WHAT THIS TASK INVOLVES — Search the records below for the string "unit", and report each line that contains it.

[[ EXTRACTED MATERIAL open ]]

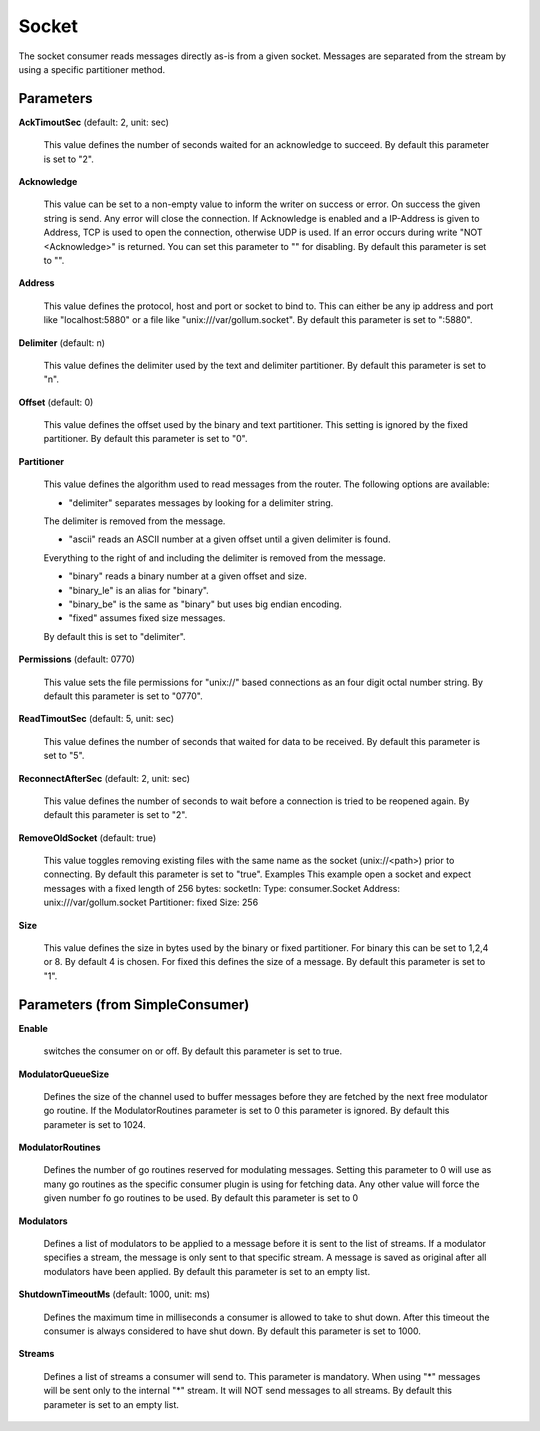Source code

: .. Autogenerated by Gollum RST generator (docs/generator/*.go)

Socket
======

The socket consumer reads messages directly as-is from a given socket.
Messages are separated from the stream by using a specific partitioner method.




Parameters
----------

**AckTimoutSec** (default: 2, unit: sec)

  This value defines the number of seconds waited for an acknowledge to succeed.
  By default this parameter is set to "2".
  
  

**Acknowledge**

  This value can be set to a non-empty value to inform the writer on success
  or error. On success the given string is send. Any error will close the
  connection. If Acknowledge is enabled and a IP-Address is given to Address, TCP is
  used to open the connection, otherwise UDP is used.
  If an error occurs during write "NOT <Acknowledge>" is returned. You can set this parameter to "" for disabling.
  By default this parameter is set to "".
  
  

**Address**

  This value defines the protocol, host and port or socket to bind to.
  This can either be any ip address and port like "localhost:5880" or a file
  like "unix:///var/gollum.socket".
  By default this parameter is set to ":5880".
  
  

**Delimiter** (default: \n)

  This value defines the delimiter used by the text and delimiter partitioner.
  By default this parameter is set to "\n".
  
  

**Offset** (default: 0)

  This value defines the offset used by the binary and text partitioner.
  This setting is ignored by the fixed partitioner.
  By default this parameter is set to "0".
  
  

**Partitioner**

  This value defines the algorithm used to read messages from the router.
  The following options are available:
  
  * "delimiter" separates messages by looking for a delimiter string.
  
  The delimiter is removed from the message.
  
  * "ascii" reads an ASCII number at a given offset until a given delimiter is found.
  
  Everything to the right of and including the delimiter is removed from the message.
  
  * "binary" reads a binary number at a given offset and size.
  
  * "binary_le" is an alias for "binary".
  
  * "binary_be" is the same as "binary" but uses big endian encoding.
  
  * "fixed" assumes fixed size messages.
  By default this is set to "delimiter".
  
  

**Permissions** (default: 0770)

  This value sets the file permissions for "unix://" based connections as an
  four digit octal number string.
  By default this parameter is set to "0770".
  
  

**ReadTimoutSec** (default: 5, unit: sec)

  This value defines the number of seconds that waited for data to be received.
  By default this parameter is set to "5".
  
  

**ReconnectAfterSec** (default: 2, unit: sec)

  This value defines the number of seconds to wait before a connection
  is tried to be reopened again.
  By default this parameter is set to "2".
  
  

**RemoveOldSocket** (default: true)

  This value toggles removing existing files with the same name as the
  socket (unix://<path>) prior to connecting.
  By default this parameter is set to "true".
  Examples
  This example open a socket and expect messages with a fixed length of 256 bytes:
  socketIn:
  Type: consumer.Socket
  Address: unix:///var/gollum.socket
  Partitioner: fixed
  Size: 256
  
  

**Size**

  This value defines the size in bytes used by the binary or fixed partitioner.
  For binary this can be set to 1,2,4 or 8. By default 4 is chosen.
  For fixed this defines the size of a message.
  By default this parameter is set to "1".
  
  

Parameters (from SimpleConsumer)
--------------------------------

**Enable**

  switches the consumer on or off.
  By default this parameter is set to true.
  
  

**ModulatorQueueSize**

  Defines the size of the channel used to buffer messages
  before they are fetched by the next free modulator go routine. If the
  ModulatorRoutines parameter is set to 0 this parameter is ignored.
  By default this parameter is set to 1024.
  
  

**ModulatorRoutines**

  Defines the number of go routines reserved for
  modulating messages. Setting this parameter to 0 will use as many go routines
  as the specific consumer plugin is using for fetching data. Any other value
  will force the given number fo go routines to be used.
  By default this parameter is set to 0
  
  

**Modulators**

  Defines a list of modulators to be applied to a message before
  it is sent to the list of streams. If a modulator specifies a stream, the
  message is only sent to that specific stream. A message is saved as original
  after all modulators have been applied.
  By default this parameter is set to an empty list.
  
  

**ShutdownTimeoutMs** (default: 1000, unit: ms)

  Defines the maximum time in milliseconds a consumer is
  allowed to take to shut down. After this timeout the consumer is always
  considered to have shut down.
  By default this parameter is set to 1000.
  
  

**Streams**

  Defines a list of streams a consumer will send to. This parameter
  is mandatory. When using "*" messages will be sent only to the internal "*"
  stream. It will NOT send messages to all streams.
  By default this parameter is set to an empty list.
  
  



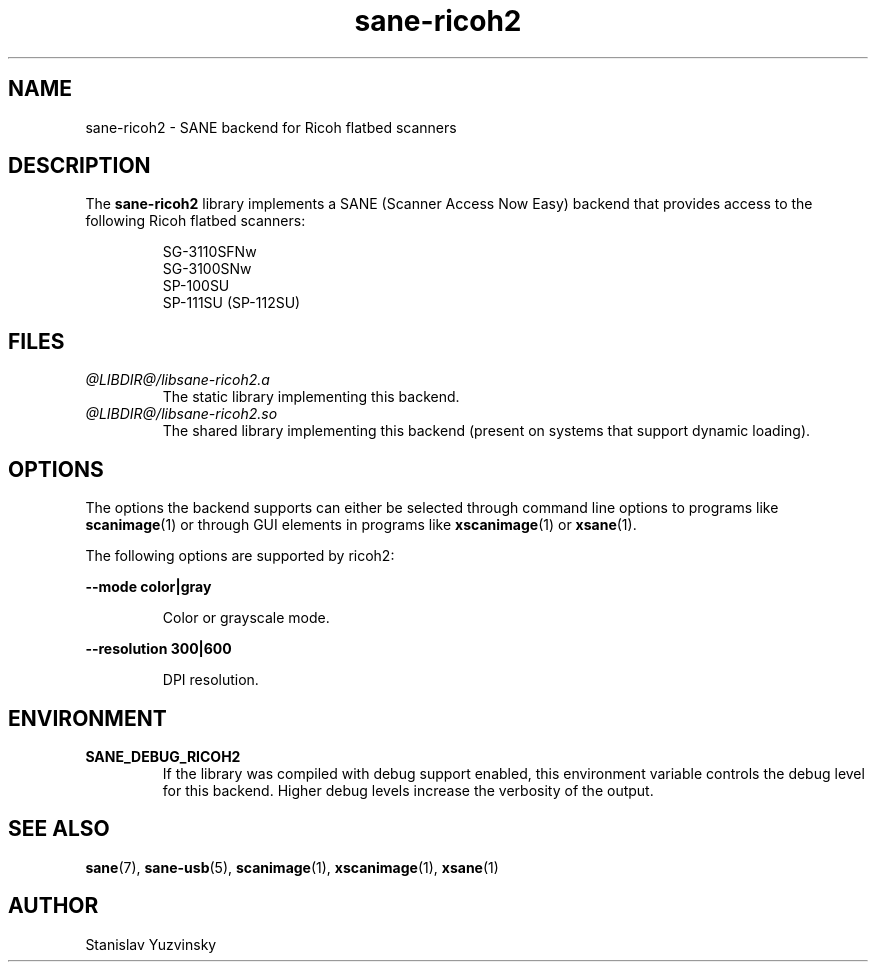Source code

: .TH sane\-ricoh2 5 "04 Sep 2019" "@PACKAGEVERSION@" "SANE Scanner Access Now Easy"
.IX sane\-ricoh2
.SH NAME
sane\-ricoh2 \- SANE backend for Ricoh flatbed scanners
.SH DESCRIPTION
The
.B sane\-ricoh2
library implements a SANE (Scanner Access Now Easy) backend that
provides access to the following Ricoh flatbed scanners:
.PP
.RS
SG-3110SFNw
.br
SG-3100SNw
.br
SP-100SU
.br
SP-111SU (SP-112SU)
.RE
.PP
.SH FILES
.TP
.I @LIBDIR@/libsane\-ricoh2.a
The static library implementing this backend.
.TP
.I @LIBDIR@/libsane\-ricoh2.so
The shared library implementing this backend (present on systems that
support dynamic loading).

.SH OPTIONS
The options the backend supports can either be selected through command line
options to programs like
.BR scanimage (1)
or through GUI elements in programs like
.BR xscanimage (1)
or
.BR xsane (1).
.PP
The following options are supported by ricoh2:

.B \-\-mode color|gray

.RS
Color or grayscale mode.
.RE

.B \-\-resolution 300|600

.RS
DPI resolution.

.RE
.SH ENVIRONMENT
.TP
.B SANE_DEBUG_RICOH2
If the library was compiled with debug support enabled, this
environment variable controls the debug level for this backend. Higher
debug levels increase the verbosity of the output.

.SH "SEE ALSO"
.BR sane (7),
.BR sane\-usb (5),
.BR scanimage (1),
.BR xscanimage (1),
.BR xsane (1)

.SH AUTHOR
Stanislav Yuzvinsky
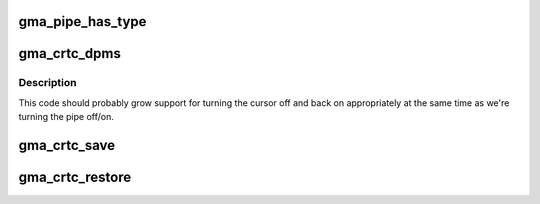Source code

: .. -*- coding: utf-8; mode: rst -*-
.. src-file: drivers/gpu/drm/gma500/gma_display.c

.. _`gma_pipe_has_type`:

gma_pipe_has_type
=================

.. c:function:: bool gma_pipe_has_type(struct drm_crtc *crtc, int type)

    :param struct drm_crtc \*crtc:
        *undescribed*

    :param int type:
        *undescribed*

.. _`gma_crtc_dpms`:

gma_crtc_dpms
=============

.. c:function:: void gma_crtc_dpms(struct drm_crtc *crtc, int mode)

    :param struct drm_crtc \*crtc:
        *undescribed*

    :param int mode:
        *undescribed*

.. _`gma_crtc_dpms.description`:

Description
-----------

This code should probably grow support for turning the cursor off and back
on appropriately at the same time as we're turning the pipe off/on.

.. _`gma_crtc_save`:

gma_crtc_save
=============

.. c:function:: void gma_crtc_save(struct drm_crtc *crtc)

    :param struct drm_crtc \*crtc:
        *undescribed*

.. _`gma_crtc_restore`:

gma_crtc_restore
================

.. c:function:: void gma_crtc_restore(struct drm_crtc *crtc)

    :param struct drm_crtc \*crtc:
        *undescribed*

.. This file was automatic generated / don't edit.

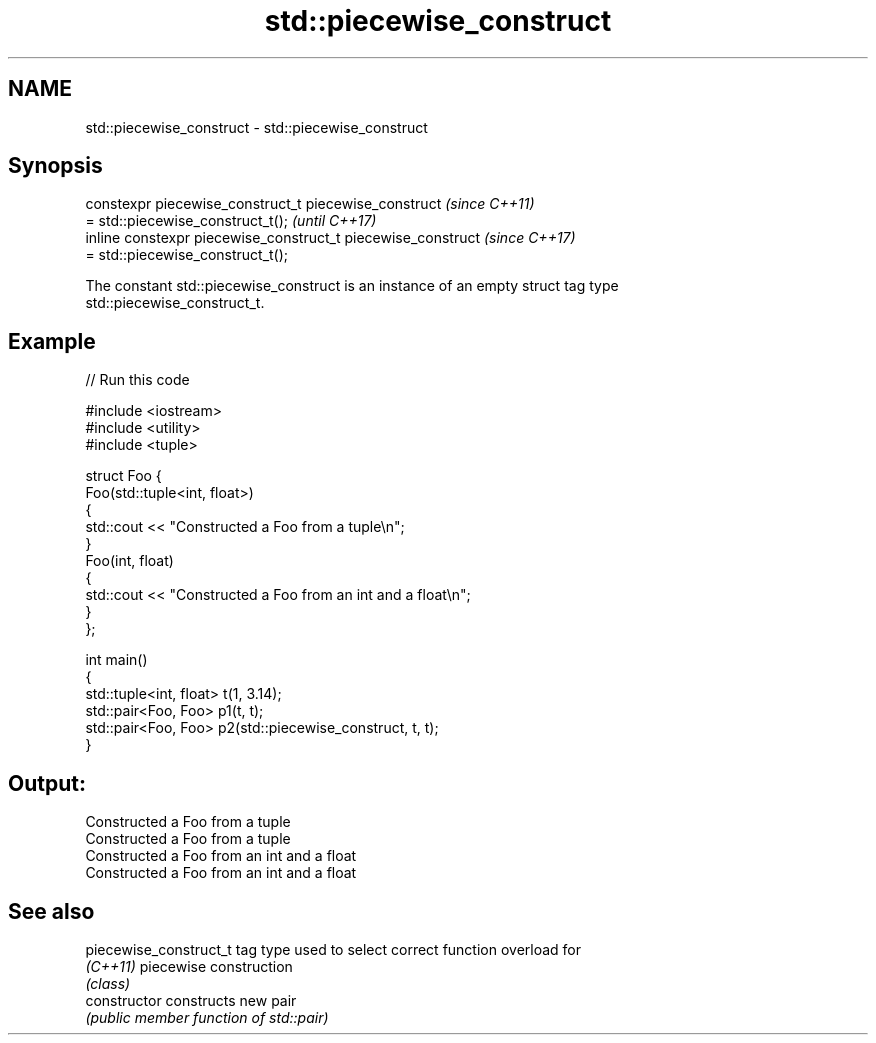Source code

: .TH std::piecewise_construct 3 "2018.03.28" "http://cppreference.com" "C++ Standard Libary"
.SH NAME
std::piecewise_construct \- std::piecewise_construct

.SH Synopsis
   constexpr piecewise_construct_t piecewise_construct         \fI(since C++11)\fP
   = std::piecewise_construct_t();                             \fI(until C++17)\fP
   inline constexpr piecewise_construct_t piecewise_construct  \fI(since C++17)\fP
   = std::piecewise_construct_t();

   The constant std::piecewise_construct is an instance of an empty struct tag type
   std::piecewise_construct_t.

.SH Example

   
// Run this code

 #include <iostream>
 #include <utility>
 #include <tuple>

 struct Foo {
     Foo(std::tuple<int, float>)
     {
         std::cout << "Constructed a Foo from a tuple\\n";
     }
     Foo(int, float)
     {
         std::cout << "Constructed a Foo from an int and a float\\n";
     }
 };

 int main()
 {
     std::tuple<int, float> t(1, 3.14);
     std::pair<Foo, Foo> p1(t, t);
     std::pair<Foo, Foo> p2(std::piecewise_construct, t, t);
 }

.SH Output:

 Constructed a Foo from a tuple
 Constructed a Foo from a tuple
 Constructed a Foo from an int and a float
 Constructed a Foo from an int and a float

.SH See also

   piecewise_construct_t tag type used to select correct function overload for
   \fI(C++11)\fP               piecewise construction
                         \fI(class)\fP
   constructor           constructs new pair
                         \fI(public member function of std::pair)\fP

[[ EXTRACTED MATERIAL closed ]]

OUTPUT FOR THIS TASK —
**AckTimoutSec** (default: 2, unit: sec)
**ReadTimoutSec** (default: 5, unit: sec)
**ReconnectAfterSec** (default: 2, unit: sec)
**ShutdownTimeoutMs** (default: 1000, unit: ms)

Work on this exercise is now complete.